At the end of the academic year every May, dancers have an evaluation meeting with Studio Company Artistic Director Kate Lydon and McKenzie with three outcomes: 1) move up to Apprentice; 2) stay another year in the Studio Company; or 3) find another job. Rachelle’s dream of making it into a major company was realized. “I was speechless when Mr. McKenzie told me I was being moved up to Apprentice. Getting into ABT has been my goal since I was 10 years old and I finally realized my dream. I’m an so incredibly grateful and excited for what the future holds.”
ABT’s Apprentice program begins with a 10-week training period leading up to December 1 when the dancers begin ABT company rehearsals for The Nutcracker. During this 10-week training period, the Apprentices participate in classes with the main company and Studio Company, and receive specialized sessions consisting of lectures, seminars, and training designed for preparation for working in the company. The Apprentices also participate in rehearsals and performances with the Studio Company.

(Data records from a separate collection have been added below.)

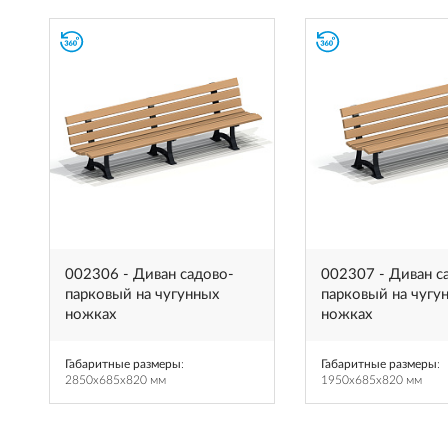
002306 - Диван садово-
002307 - Диван с
парковый на чугунных
парковый на чугу
ножках
ножках
Габаритные размеры
:
Габаритные размеры
:
2850x685x820 мм
1950x685x820 мм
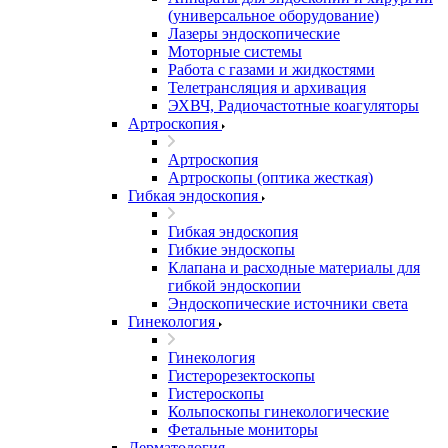
(универсальное оборудование)
Лазеры эндоскопические
Моторные системы
Работа с газами и жидкостями
Телетрансляция и архивация
ЭХВЧ, Радиочастотные коагуляторы
Артроскопия
Артроскопия
Артроскопы (оптика жесткая)
Гибкая эндоскопия
Гибкая эндоскопия
Гибкие эндоскопы
Клапана и расходные материалы для
гибкой эндоскопии
Эндоскопические источники света
Гинекология
Гинекология
Гистерорезектоскопы
Гистероскопы
Кольпоскопы гинекологические
Фетальные мониторы
Дерматология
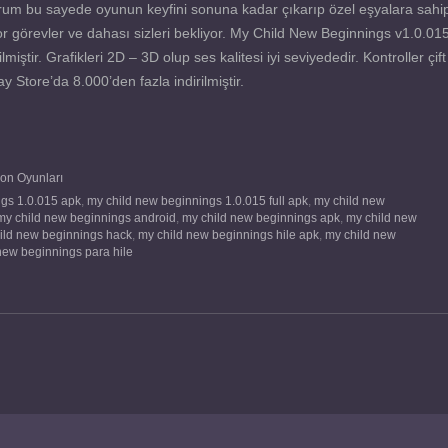
yorum bu sayede oyunun keyfini sonuna kadar çıkarıp özel eşyalara sahi
 zor görevler ve dahası sizleri bekliyor. My Child New Beginnings v1.0.01
ştir. Grafikleri 2D – 3D olup ses kalitesi iyi seviyededir. Kontroller çift
Store’da 8.000’den fazla indirilmiştir.
on Oyunları
ngs 1.0.015 apk
,
my child new beginnings 1.0.015 full apk
,
my child new
my child new beginnings android
,
my child new beginnings apk
,
my child new
ild new beginnings hack
,
my child new beginnings hile apk
,
my child new
new beginnings para hile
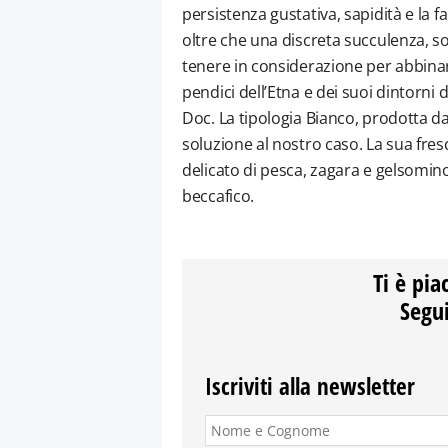
persistenza gustativa, sapidità e la f
oltre che una discreta succulenza, s
tenere in considerazione per abbinare
pendici dell’Etna e dei suoi dintorni 
Doc. La tipologia Bianco, prodotta da
soluzione al nostro caso. La sua fres
delicato di pesca, zagara e gelsomino
beccafico.
Ti è pia
Segui
Iscriviti alla newsletter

One of these upcoming performances will be for the Kaatsbaan 25th Anniversary Gala on Sunday, November 14. Rachelle says that she is particularly excited to dance in a new work by the talented, up-and coming choreographer George Williamson, who is the Artistic Associate of English National Ballet. Rachelle’s first performances with ABT as an Apprentice will be in The Nutcracker at Segerstrom Center for the Arts, in Costa Mesa, CA., December 10-20.

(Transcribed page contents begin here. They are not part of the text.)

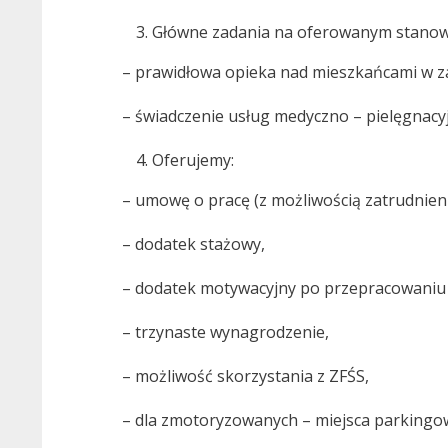
Główne zadania na oferowanym stanow
– prawidłowa opieka nad mieszkańcami w zak
– świadczenie usług medyczno – pielęgna
Oferujemy:
– umowę o pracę (z możliwością zatrudnien
– dodatek stażowy,
– dodatek motywacyjny po przepracowaniu 
– trzynaste wynagrodzenie,
– możliwość skorzystania z ZFŚS,
– dla zmotoryzowanych – miejsca parkingo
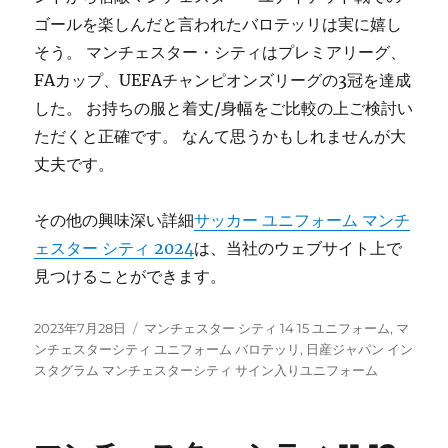
ゴールを楽しんだと言われたバロテッリは実に嬉し
そう。 マンチェスター・シティはプレミアリーグ、
FAカップ、UEFAチャンピオンズリーグの3冠を達成
した。 お持ちの服と着丈/身幅をご比較の上ご検討い
ただくと正確です。 なんて思うかもしれませんが大
丈夫です。
その他の興味深い詳細
サッカー ユニフォーム マンチ
ェスター シティ 2024
は、当社のウェブサイト上で
見つけることができます。
投
タ
2023年7月28日
マンチェスター シティ 14 15 ユニフォーム
,
マ
稿
グ
ンチェスターシティ ユニフォーム バロテッリ
,
日産ジャパン イン
日:
スタグラム マンチェスターシティ サイン入りユニフォーム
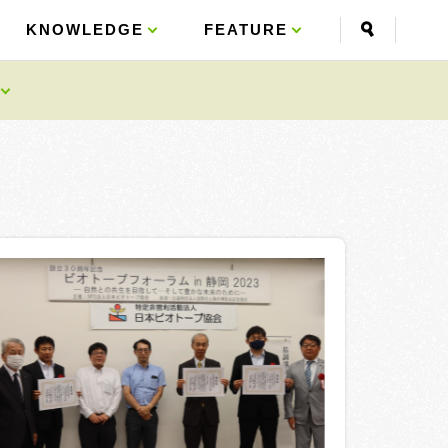
KNOWLEDGE
KNOWLEDGE
FEATURE
FEATURE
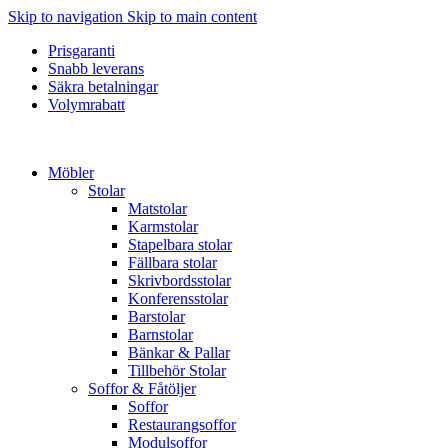
Skip to navigation
Skip to main content
Prisgaranti
Snabb leverans
Säkra betalningar
Volymrabatt
Möbler
Stolar
Matstolar
Karmstolar
Stapelbara stolar
Fällbara stolar
Skrivbordsstolar
Konferensstolar
Barstolar
Barnstolar
Bänkar & Pallar
Tillbehör Stolar
Soffor & Fåtöljer
Soffor
Restaurangsoffor
Modulsoffor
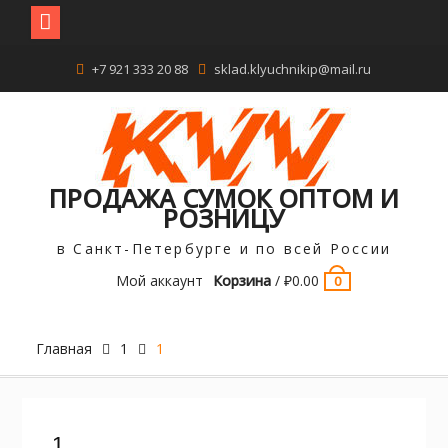
Перейти
+7 921 333 20 88
sklad.klyuchnikip@mail.ru
к
содержимому
ПРОДАЖА СУМОК ОПТОМ И
РОЗНИЦУ
в Санкт-Петербурге и по всей России
Мой аккаунт
Корзина
/
₽
0.00
0
Главная
1
1
1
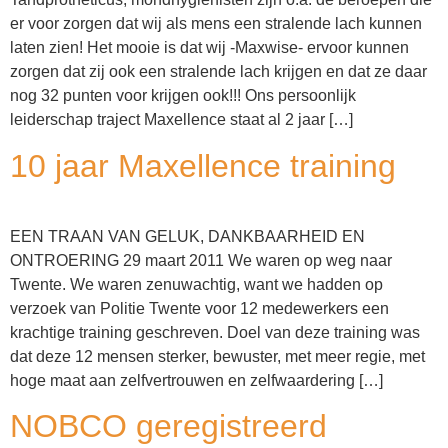
er voor zorgen dat wij als mens een stralende lach kunnen
laten zien! Het mooie is dat wij -Maxwise- ervoor kunnen
zorgen dat zij ook een stralende lach krijgen en dat ze daar
nog 32 punten voor krijgen ook!!! Ons persoonlijk
leiderschap traject Maxellence staat al 2 jaar […]
10 jaar Maxellence training
EEN TRAAN VAN GELUK, DANKBAARHEID EN
ONTROERING 29 maart 2011 We waren op weg naar
Twente. We waren zenuwachtig, want we hadden op
verzoek van Politie Twente voor 12 medewerkers een
krachtige training geschreven. Doel van deze training was
dat deze 12 mensen sterker, bewuster, met meer regie, met
hoge maat aan zelfvertrouwen en zelfwaardering […]
NOBCO geregistreerd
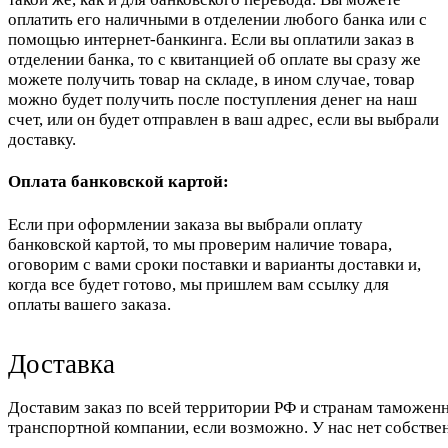
оплатить его наличными в отделении любого банка или с
помощью интернет-банкинга. Если вы оплатили заказ в
отделении банка, то с квитанцией об оплате вы сразу же
можете получить товар на складе, в ином случае, товар
можно будет получить после поступления денег на наш
счет, или он будет отправлен в ваш адрес, если вы выбрали
доставку.
Оплата банковской картой:
Если при оформлении заказа вы выбрали оплату
банковской картой, то мы проверим наличие товара,
оговорим с вами сроки поставки и варианты доставки и,
когда все будет готово, мы пришлем вам ссылку для
оплаты вашего заказа.
Доставка
Доставим заказ по всей территории РФ и странам таможенн
транспортной компании, если возможно. У нас нет собстве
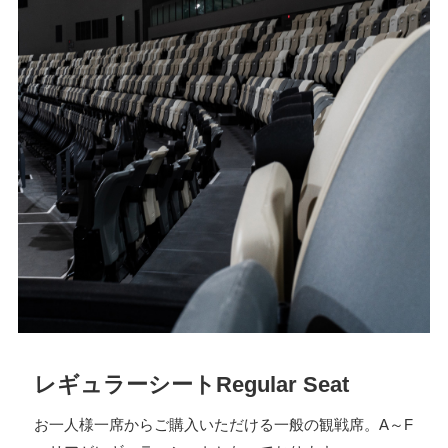
レギュラーシート
Regular Seat
お一人様一席からご購入いただける一般の観戦席。A～F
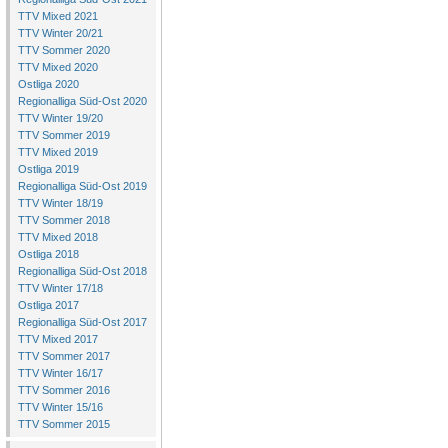
TTV Mixed 2021
TTV Winter 20/21
TTV Sommer 2020
TTV Mixed 2020
Ostliga 2020
Regionalliga Süd-Ost 2020
TTV Winter 19/20
TTV Sommer 2019
TTV Mixed 2019
Ostliga 2019
Regionalliga Süd-Ost 2019
TTV Winter 18/19
TTV Sommer 2018
TTV Mixed 2018
Ostliga 2018
Regionalliga Süd-Ost 2018
TTV Winter 17/18
Ostliga 2017
Regionalliga Süd-Ost 2017
TTV Mixed 2017
TTV Sommer 2017
TTV Winter 16/17
TTV Sommer 2016
TTV Winter 15/16
TTV Sommer 2015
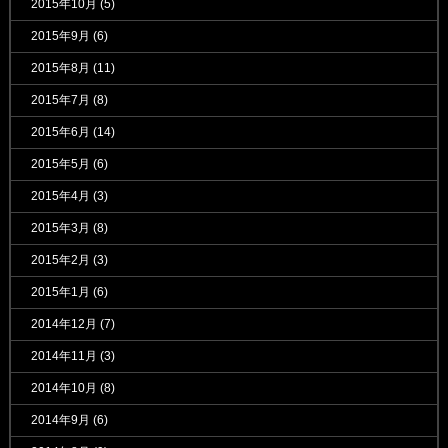
2015年10月
(5)
2015年9月
(6)
2015年8月
(11)
2015年7月
(8)
2015年6月
(14)
2015年5月
(6)
2015年4月
(3)
2015年3月
(8)
2015年2月
(3)
2015年1月
(6)
2014年12月
(7)
2014年11月
(3)
2014年10月
(8)
2014年9月
(6)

Her collective training has not only allowed her to intensely work on her technique, but also cultivate and nurture her artistic growth and passion. “The training opportunities have given me the collaborative experience and opportunities with fellow artists, choreographers, and directors in classical and contemporary dance. In addition, ‘new works’ have been so important in allowing me to learn to nurture and develop relationships, take more risks, and make new discoveries…all of great significance in the journey of evolving as an artist.”
Rachelle has lofty aspirations. “My greatest aspirations are to become a Principal Dancer with ABT as well as have the opportunity to become a guest artist with other major companies during the course of my career. Other career goals are to carry over my dance into other avenues of the arts such as film and television. It is also my dream one day to build a foundation that would help fund and sponsor young dancers 12-18 years who would not be able to afford the costs that are needed for training during these important years.” New York audiences will have the opportunity to view the start of her journey next May in the Met season.